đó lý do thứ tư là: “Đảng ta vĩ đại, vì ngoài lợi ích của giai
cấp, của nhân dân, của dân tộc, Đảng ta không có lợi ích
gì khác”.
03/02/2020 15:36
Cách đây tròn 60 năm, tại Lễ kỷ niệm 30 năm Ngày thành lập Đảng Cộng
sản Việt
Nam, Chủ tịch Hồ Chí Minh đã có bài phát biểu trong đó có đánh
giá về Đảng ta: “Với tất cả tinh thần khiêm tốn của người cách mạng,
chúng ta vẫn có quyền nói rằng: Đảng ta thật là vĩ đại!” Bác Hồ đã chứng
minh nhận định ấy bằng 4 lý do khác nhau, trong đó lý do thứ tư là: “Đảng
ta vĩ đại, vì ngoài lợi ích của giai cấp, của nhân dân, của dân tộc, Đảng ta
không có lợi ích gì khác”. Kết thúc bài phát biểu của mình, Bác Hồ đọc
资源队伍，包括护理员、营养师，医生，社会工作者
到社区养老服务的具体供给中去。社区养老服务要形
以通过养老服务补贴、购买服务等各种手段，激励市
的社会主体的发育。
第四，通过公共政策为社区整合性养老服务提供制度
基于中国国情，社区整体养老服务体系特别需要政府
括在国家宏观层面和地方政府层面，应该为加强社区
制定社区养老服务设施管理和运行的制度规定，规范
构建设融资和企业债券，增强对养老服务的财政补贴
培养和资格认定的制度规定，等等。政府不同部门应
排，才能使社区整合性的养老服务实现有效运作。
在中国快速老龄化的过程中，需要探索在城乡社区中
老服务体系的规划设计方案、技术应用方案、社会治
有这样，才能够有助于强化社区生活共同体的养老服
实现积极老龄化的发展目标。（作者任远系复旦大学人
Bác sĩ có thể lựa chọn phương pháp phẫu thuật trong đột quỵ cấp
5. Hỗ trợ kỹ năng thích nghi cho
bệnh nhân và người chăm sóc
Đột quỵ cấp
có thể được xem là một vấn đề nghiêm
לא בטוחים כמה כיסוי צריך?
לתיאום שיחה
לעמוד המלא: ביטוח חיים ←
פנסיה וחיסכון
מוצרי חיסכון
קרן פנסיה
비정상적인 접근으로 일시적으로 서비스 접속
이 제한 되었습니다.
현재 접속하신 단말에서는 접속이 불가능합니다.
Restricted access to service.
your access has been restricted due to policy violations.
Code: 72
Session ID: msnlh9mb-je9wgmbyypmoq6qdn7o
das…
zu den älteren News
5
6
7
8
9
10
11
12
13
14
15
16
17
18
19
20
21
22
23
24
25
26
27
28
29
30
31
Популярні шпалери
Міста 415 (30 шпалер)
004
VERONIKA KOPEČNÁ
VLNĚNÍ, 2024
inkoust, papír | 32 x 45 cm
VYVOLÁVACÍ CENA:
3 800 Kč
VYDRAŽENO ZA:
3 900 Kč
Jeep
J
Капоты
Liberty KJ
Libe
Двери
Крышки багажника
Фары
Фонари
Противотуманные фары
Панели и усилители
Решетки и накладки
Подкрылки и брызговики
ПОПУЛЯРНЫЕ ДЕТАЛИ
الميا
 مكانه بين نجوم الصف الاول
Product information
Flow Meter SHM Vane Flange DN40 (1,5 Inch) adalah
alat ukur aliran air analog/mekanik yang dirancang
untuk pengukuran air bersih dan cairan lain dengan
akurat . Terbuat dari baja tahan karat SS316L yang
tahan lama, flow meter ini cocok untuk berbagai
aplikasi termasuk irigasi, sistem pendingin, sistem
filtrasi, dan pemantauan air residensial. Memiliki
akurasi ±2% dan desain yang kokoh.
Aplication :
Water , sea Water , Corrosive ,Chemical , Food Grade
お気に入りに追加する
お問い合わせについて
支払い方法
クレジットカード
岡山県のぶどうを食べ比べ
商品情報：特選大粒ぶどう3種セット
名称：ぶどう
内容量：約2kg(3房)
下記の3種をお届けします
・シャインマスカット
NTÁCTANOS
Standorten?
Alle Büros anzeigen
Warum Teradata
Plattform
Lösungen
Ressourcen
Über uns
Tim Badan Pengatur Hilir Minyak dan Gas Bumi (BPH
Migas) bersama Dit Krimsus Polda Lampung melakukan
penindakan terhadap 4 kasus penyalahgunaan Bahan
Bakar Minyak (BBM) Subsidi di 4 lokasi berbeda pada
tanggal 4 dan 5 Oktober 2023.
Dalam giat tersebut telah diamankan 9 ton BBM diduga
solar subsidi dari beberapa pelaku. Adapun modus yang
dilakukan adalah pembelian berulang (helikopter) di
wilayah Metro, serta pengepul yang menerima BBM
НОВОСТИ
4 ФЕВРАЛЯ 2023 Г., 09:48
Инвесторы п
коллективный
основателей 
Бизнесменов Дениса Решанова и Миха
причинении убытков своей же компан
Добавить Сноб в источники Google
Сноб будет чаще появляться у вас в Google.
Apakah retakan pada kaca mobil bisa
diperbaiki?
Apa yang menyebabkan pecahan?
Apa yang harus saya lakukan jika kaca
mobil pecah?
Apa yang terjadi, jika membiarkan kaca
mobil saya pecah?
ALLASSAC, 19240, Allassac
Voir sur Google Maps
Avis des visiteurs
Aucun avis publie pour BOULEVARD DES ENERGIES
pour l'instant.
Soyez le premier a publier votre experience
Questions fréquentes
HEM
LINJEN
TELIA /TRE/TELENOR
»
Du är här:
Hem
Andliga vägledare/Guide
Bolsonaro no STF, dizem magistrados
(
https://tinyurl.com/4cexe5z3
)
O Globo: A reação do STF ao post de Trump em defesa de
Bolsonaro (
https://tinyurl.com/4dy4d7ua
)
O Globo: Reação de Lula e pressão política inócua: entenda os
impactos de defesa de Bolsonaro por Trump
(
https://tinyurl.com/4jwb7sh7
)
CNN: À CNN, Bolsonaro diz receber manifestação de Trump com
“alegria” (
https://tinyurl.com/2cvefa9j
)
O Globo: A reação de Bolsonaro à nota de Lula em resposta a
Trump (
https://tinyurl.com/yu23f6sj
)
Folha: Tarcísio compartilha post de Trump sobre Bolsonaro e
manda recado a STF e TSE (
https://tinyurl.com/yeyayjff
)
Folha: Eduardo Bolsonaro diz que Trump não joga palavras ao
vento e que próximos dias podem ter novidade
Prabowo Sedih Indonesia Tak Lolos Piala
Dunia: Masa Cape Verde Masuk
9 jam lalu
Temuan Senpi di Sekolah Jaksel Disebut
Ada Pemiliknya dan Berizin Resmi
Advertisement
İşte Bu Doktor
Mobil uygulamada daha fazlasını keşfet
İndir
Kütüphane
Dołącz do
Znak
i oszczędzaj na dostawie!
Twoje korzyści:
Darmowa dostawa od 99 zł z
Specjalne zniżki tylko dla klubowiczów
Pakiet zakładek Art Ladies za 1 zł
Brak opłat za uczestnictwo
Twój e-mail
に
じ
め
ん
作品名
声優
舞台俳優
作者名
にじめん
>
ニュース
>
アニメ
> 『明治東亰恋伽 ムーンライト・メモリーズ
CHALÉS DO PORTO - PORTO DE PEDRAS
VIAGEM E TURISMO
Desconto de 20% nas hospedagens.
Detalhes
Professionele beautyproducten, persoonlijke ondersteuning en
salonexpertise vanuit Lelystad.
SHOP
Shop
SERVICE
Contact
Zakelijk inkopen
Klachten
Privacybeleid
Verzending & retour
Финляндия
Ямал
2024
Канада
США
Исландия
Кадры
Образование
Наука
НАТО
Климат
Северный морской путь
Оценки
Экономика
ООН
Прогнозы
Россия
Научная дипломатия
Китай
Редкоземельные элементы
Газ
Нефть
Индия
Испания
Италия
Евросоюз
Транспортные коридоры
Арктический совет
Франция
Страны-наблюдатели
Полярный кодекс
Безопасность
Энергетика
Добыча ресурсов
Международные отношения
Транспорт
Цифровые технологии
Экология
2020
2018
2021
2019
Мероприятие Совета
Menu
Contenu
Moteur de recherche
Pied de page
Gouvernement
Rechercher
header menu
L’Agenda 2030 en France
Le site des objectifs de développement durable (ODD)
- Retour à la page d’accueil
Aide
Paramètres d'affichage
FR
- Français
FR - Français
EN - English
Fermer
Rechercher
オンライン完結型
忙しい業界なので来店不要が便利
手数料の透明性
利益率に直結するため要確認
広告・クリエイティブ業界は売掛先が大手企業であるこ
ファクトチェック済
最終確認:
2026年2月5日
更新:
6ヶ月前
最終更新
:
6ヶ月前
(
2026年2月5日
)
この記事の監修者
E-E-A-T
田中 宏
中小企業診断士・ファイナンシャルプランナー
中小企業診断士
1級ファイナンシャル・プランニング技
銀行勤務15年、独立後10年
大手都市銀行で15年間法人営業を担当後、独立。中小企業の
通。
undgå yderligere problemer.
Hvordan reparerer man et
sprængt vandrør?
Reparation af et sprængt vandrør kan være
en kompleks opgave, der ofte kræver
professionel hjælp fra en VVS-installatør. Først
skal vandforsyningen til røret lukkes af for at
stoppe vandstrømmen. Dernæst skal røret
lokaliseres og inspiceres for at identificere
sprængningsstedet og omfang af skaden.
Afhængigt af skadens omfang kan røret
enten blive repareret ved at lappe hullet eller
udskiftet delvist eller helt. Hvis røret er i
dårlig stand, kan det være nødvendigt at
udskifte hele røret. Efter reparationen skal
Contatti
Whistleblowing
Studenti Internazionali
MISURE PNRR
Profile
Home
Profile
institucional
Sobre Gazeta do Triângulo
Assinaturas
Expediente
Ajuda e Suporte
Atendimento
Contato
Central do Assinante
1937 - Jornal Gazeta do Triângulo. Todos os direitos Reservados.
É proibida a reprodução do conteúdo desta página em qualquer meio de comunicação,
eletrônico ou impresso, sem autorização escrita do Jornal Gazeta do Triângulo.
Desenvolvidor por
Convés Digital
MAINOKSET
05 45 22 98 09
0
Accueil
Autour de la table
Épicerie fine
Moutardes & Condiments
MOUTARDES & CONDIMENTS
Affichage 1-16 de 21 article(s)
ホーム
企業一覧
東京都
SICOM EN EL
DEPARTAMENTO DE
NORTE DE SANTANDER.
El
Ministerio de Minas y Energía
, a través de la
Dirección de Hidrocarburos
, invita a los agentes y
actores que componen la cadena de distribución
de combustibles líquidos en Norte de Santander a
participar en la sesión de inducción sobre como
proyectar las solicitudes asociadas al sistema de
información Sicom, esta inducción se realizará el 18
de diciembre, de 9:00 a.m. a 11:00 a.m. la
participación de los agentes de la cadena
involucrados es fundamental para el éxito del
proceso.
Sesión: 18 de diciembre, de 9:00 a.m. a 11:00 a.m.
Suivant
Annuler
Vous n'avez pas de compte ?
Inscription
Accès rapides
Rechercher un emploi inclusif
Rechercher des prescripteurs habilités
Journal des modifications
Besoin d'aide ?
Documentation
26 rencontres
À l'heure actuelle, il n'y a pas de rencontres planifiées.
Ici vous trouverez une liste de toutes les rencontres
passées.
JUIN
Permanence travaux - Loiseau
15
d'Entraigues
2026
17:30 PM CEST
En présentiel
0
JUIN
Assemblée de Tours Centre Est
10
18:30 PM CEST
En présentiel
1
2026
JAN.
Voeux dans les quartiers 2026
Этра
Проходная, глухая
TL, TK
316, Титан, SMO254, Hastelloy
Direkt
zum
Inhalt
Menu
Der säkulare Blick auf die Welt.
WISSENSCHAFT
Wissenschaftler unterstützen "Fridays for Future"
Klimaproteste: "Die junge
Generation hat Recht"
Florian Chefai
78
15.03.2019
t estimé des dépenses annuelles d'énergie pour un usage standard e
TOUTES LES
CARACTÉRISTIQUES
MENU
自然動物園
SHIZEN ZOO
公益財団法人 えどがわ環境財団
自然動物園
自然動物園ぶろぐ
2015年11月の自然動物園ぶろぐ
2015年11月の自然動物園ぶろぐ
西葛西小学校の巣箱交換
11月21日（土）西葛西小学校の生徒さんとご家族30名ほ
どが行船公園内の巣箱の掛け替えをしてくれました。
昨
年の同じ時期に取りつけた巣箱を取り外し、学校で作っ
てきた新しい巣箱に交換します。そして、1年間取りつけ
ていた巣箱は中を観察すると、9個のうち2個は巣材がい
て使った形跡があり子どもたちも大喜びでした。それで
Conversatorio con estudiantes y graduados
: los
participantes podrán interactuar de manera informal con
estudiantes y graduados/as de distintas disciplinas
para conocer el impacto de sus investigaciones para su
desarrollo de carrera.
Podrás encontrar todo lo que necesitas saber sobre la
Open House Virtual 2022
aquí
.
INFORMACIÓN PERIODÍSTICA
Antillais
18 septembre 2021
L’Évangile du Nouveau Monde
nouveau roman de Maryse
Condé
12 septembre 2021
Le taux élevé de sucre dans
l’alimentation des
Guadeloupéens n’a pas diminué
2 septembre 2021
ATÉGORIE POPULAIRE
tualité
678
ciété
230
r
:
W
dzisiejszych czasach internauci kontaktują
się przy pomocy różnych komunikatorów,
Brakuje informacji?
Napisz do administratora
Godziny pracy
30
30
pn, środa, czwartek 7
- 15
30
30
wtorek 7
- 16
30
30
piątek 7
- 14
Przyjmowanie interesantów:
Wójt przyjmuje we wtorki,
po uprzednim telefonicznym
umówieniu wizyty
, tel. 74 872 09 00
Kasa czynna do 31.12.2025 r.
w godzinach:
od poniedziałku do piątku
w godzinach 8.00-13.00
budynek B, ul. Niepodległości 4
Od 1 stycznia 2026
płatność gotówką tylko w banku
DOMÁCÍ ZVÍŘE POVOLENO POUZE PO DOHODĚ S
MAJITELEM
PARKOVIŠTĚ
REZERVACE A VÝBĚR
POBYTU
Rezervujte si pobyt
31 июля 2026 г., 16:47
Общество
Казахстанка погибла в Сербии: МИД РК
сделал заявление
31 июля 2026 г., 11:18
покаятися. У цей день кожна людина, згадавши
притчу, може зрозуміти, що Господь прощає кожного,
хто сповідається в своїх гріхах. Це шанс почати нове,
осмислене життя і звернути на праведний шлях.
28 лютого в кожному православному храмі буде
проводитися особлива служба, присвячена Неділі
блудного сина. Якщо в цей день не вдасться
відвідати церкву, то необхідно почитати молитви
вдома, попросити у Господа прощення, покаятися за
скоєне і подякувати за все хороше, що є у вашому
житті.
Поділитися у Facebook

****

**TASK DETAILS:**
A verbatim transcription is required: the first line of the listing, the line containing "minh nhận định", and every line between them.

**RESPONSE TO THIS TASK:**
đó lý do thứ tư là: “Đảng ta vĩ đại, vì ngoài lợi ích của giai
cấp, của nhân dân, của dân tộc, Đảng ta không có lợi ích
gì khác”.
03/02/2020 15:36
Cách đây tròn 60 năm, tại Lễ kỷ niệm 30 năm Ngày thành lập Đảng Cộng
sản Việt
Nam, Chủ tịch Hồ Chí Minh đã có bài phát biểu trong đó có đánh
giá về Đảng ta: “Với tất cả tinh thần khiêm tốn của người cách mạng,
chúng ta vẫn có quyền nói rằng: Đảng ta thật là vĩ đại!” Bác Hồ đã chứng
minh nhận định ấy bằng 4 lý do khác nhau, trong đó lý do thứ tư là: “Đảng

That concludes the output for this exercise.